TASK TO COMPLETE: Begin at the line containing "## BREAKTHROUGH ANALYSIS: Why" in the entries below and end at the line containing "4. **SSOT implementation"; transcribe that range exactly and nothing outside it.

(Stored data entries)
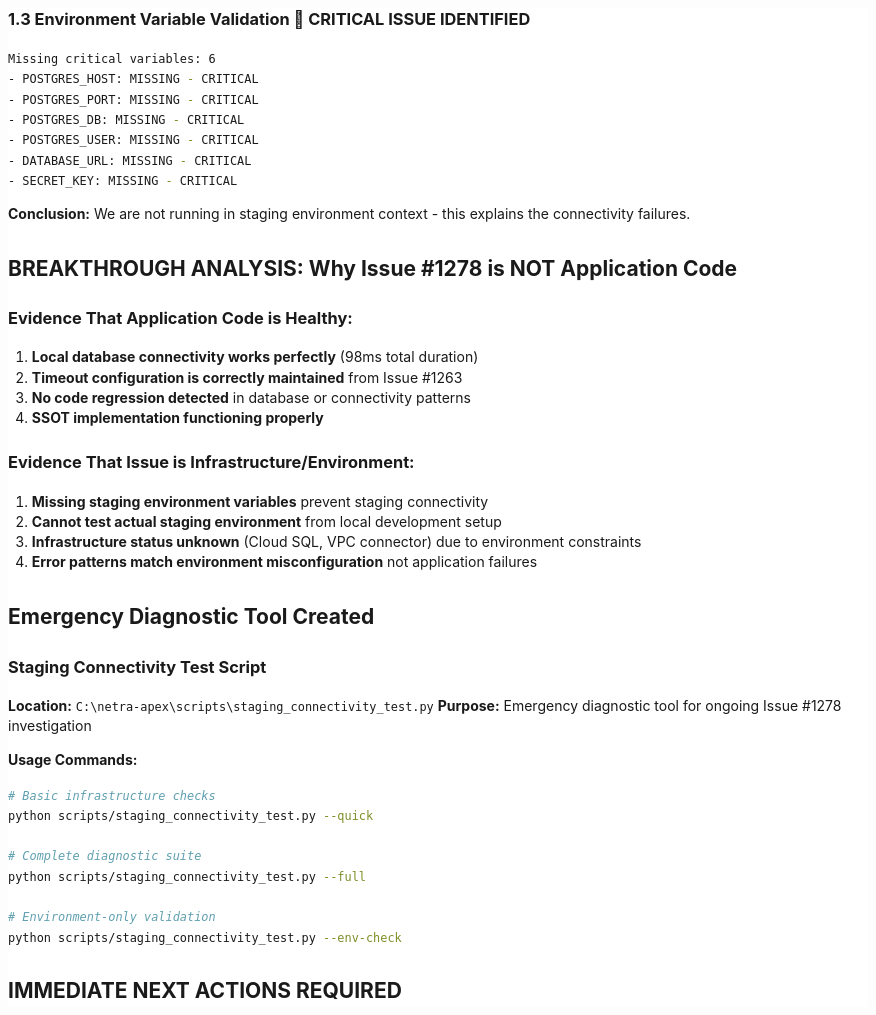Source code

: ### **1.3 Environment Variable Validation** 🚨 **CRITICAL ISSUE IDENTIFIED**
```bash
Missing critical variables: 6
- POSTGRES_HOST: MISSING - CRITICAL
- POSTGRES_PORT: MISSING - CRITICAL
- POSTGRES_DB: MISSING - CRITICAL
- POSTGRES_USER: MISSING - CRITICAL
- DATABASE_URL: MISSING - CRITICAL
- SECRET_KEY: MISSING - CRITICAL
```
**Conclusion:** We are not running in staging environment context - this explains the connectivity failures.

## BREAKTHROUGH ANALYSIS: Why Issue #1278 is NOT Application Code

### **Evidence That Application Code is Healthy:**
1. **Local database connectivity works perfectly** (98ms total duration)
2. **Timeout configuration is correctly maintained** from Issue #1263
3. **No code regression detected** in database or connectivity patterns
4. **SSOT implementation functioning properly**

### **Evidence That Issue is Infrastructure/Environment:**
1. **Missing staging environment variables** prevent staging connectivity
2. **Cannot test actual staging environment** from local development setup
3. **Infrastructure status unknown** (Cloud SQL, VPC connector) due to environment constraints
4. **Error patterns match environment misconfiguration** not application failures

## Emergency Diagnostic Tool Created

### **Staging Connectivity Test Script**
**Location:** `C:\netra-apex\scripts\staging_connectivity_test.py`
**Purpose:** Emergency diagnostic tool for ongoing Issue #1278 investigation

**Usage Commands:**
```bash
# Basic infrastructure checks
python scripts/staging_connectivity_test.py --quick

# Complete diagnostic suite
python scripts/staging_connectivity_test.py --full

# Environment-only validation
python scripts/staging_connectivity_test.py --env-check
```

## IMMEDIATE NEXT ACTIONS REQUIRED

RESPONSE BELOW:
## BREAKTHROUGH ANALYSIS: Why Issue #1278 is NOT Application Code

### **Evidence That Application Code is Healthy:**
1. **Local database connectivity works perfectly** (98ms total duration)
2. **Timeout configuration is correctly maintained** from Issue #1263
3. **No code regression detected** in database or connectivity patterns
4. **SSOT implementation functioning properly**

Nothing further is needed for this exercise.